(Work to be completed):
Rewrite the lines below, replacing "11 months" with "12 months" wherever it occurs and leaving everything else untouched.

(Saved entries)
* * * * *
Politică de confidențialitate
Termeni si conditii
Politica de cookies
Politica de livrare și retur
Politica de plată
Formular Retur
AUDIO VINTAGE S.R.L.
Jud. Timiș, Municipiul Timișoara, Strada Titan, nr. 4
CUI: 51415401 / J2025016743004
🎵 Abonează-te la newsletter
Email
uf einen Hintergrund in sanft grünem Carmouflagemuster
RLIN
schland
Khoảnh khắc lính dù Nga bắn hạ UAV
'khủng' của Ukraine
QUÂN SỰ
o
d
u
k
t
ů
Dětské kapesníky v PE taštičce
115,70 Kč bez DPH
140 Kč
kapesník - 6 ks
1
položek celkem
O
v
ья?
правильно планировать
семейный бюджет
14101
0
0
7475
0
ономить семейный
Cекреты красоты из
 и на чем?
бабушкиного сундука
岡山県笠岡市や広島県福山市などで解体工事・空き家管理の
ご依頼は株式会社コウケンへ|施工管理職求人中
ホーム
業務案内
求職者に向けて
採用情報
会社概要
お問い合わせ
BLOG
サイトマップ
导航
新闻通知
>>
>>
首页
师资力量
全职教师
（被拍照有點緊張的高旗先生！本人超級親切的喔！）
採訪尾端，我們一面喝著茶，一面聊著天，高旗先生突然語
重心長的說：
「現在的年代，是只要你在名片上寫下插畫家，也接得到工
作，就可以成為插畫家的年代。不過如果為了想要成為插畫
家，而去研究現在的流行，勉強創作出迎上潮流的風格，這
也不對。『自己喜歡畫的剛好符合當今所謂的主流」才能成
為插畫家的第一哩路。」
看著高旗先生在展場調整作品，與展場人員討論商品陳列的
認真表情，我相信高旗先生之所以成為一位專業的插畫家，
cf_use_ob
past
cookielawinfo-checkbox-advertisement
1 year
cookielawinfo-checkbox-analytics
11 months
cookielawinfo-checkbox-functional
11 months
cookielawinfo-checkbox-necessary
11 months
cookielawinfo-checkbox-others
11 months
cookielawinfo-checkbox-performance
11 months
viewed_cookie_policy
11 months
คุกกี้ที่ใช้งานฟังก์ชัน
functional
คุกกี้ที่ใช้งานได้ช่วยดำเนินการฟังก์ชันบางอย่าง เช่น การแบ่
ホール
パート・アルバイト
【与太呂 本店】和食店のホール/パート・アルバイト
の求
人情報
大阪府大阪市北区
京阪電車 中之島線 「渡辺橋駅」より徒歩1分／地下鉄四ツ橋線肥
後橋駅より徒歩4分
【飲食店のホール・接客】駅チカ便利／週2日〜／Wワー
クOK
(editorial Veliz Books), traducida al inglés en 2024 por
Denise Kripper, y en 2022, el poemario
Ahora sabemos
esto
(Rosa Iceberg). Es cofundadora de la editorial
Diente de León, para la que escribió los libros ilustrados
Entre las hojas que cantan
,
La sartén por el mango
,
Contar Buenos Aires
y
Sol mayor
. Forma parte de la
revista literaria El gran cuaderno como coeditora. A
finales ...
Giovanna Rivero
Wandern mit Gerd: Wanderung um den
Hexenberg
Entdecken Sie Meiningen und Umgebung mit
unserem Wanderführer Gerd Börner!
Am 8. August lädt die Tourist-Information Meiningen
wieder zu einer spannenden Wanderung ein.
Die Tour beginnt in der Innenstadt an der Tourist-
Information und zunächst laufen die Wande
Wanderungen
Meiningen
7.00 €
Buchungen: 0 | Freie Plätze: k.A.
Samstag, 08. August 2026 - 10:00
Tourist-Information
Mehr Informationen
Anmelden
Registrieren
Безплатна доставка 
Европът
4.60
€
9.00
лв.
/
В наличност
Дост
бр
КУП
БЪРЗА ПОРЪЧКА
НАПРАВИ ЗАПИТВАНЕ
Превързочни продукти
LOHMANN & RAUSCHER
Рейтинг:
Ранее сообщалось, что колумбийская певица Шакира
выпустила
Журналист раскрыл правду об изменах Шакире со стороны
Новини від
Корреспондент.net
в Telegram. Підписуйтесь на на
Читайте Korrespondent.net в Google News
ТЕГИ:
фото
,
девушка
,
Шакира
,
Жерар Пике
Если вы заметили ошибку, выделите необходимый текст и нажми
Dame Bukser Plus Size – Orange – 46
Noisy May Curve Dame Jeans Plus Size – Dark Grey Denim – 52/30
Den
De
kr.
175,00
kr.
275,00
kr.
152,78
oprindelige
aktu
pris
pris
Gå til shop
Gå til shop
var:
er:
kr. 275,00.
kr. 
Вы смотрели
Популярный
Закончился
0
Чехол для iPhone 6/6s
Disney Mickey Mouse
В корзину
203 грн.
* * * * *
(Result of the exercise):
Politică de confidențialitate
Termeni si conditii
Politica de cookies
Politica de livrare și retur
Politica de plată
Formular Retur
AUDIO VINTAGE S.R.L.
Jud. Timiș, Municipiul Timișoara, Strada Titan, nr. 4
CUI: 51415401 / J2025016743004
🎵 Abonează-te la newsletter
Email
uf einen Hintergrund in sanft grünem Carmouflagemuster
RLIN
schland
Khoảnh khắc lính dù Nga bắn hạ UAV
'khủng' của Ukraine
QUÂN SỰ
o
d
u
k
t
ů
Dětské kapesníky v PE taštičce
115,70 Kč bez DPH
140 Kč
kapesník - 6 ks
1
položek celkem
O
v
ья?
правильно планировать
семейный бюджет
14101
0
0
7475
0
ономить семейный
Cекреты красоты из
 и на чем?
бабушкиного сундука
岡山県笠岡市や広島県福山市などで解体工事・空き家管理の
ご依頼は株式会社コウケンへ|施工管理職求人中
ホーム
業務案内
求職者に向けて
採用情報
会社概要
お問い合わせ
BLOG
サイトマップ
导航
新闻通知
>>
>>
首页
师资力量
全职教师
（被拍照有點緊張的高旗先生！本人超級親切的喔！）
採訪尾端，我們一面喝著茶，一面聊著天，高旗先生突然語
重心長的說：
「現在的年代，是只要你在名片上寫下插畫家，也接得到工
作，就可以成為插畫家的年代。不過如果為了想要成為插畫
家，而去研究現在的流行，勉強創作出迎上潮流的風格，這
也不對。『自己喜歡畫的剛好符合當今所謂的主流」才能成
為插畫家的第一哩路。」
看著高旗先生在展場調整作品，與展場人員討論商品陳列的
認真表情，我相信高旗先生之所以成為一位專業的插畫家，
cf_use_ob
past
cookielawinfo-checkbox-advertisement
1 year
cookielawinfo-checkbox-analytics
12 months
cookielawinfo-checkbox-functional
12 months
cookielawinfo-checkbox-necessary
12 months
cookielawinfo-checkbox-others
12 months
cookielawinfo-checkbox-performance
12 months
viewed_cookie_policy
12 months
คุกกี้ที่ใช้งานฟังก์ชัน
functional
คุกกี้ที่ใช้งานได้ช่วยดำเนินการฟังก์ชันบางอย่าง เช่น การแบ่
ホール
パート・アルバイト
【与太呂 本店】和食店のホール/パート・アルバイト
の求
人情報
大阪府大阪市北区
京阪電車 中之島線 「渡辺橋駅」より徒歩1分／地下鉄四ツ橋線肥
後橋駅より徒歩4分
【飲食店のホール・接客】駅チカ便利／週2日〜／Wワー
クOK
(editorial Veliz Books), traducida al inglés en 2024 por
Denise Kripper, y en 2022, el poemario
Ahora sabemos
esto
(Rosa Iceberg). Es cofundadora de la editorial
Diente de León, para la que escribió los libros ilustrados
Entre las hojas que cantan
,
La sartén por el mango
,
Contar Buenos Aires
y
Sol mayor
. Forma parte de la
revista literaria El gran cuaderno como coeditora. A
finales ...
Giovanna Rivero
Wandern mit Gerd: Wanderung um den
Hexenberg
Entdecken Sie Meiningen und Umgebung mit
unserem Wanderführer Gerd Börner!
Am 8. August lädt die Tourist-Information Meiningen
wieder zu einer spannenden Wanderung ein.
Die Tour beginnt in der Innenstadt an der Tourist-
Information und zunächst laufen die Wande
Wanderungen
Meiningen
7.00 €
Buchungen: 0 | Freie Plätze: k.A.
Samstag, 08. August 2026 - 10:00
Tourist-Information
Mehr Informationen
Anmelden
Registrieren
Безплатна доставка 
Европът
4.60
€
9.00
лв.
/
В наличност
Дост
бр
КУП
БЪРЗА ПОРЪЧКА
НАПРАВИ ЗАПИТВАНЕ
Превързочни продукти
LOHMANN & RAUSCHER
Рейтинг:
Ранее сообщалось, что колумбийская певица Шакира
выпустила
Журналист раскрыл правду об изменах Шакире со стороны
Новини від
Корреспондент.net
в Telegram. Підписуйтесь на на
Читайте Korrespondent.net в Google News
ТЕГИ:
фото
,
девушка
,
Шакира
,
Жерар Пике
Если вы заметили ошибку, выделите необходимый текст и нажми
Dame Bukser Plus Size – Orange – 46
Noisy May Curve Dame Jeans Plus Size – Dark Grey Denim – 52/30
Den
De
kr.
175,00
kr.
275,00
kr.
152,78
oprindelige
aktu
pris
pris
Gå til shop
Gå til shop
var:
er:
kr. 275,00.
kr. 
Вы смотрели
Популярный
Закончился
0
Чехол для iPhone 6/6s
Disney Mickey Mouse
В корзину
203 грн.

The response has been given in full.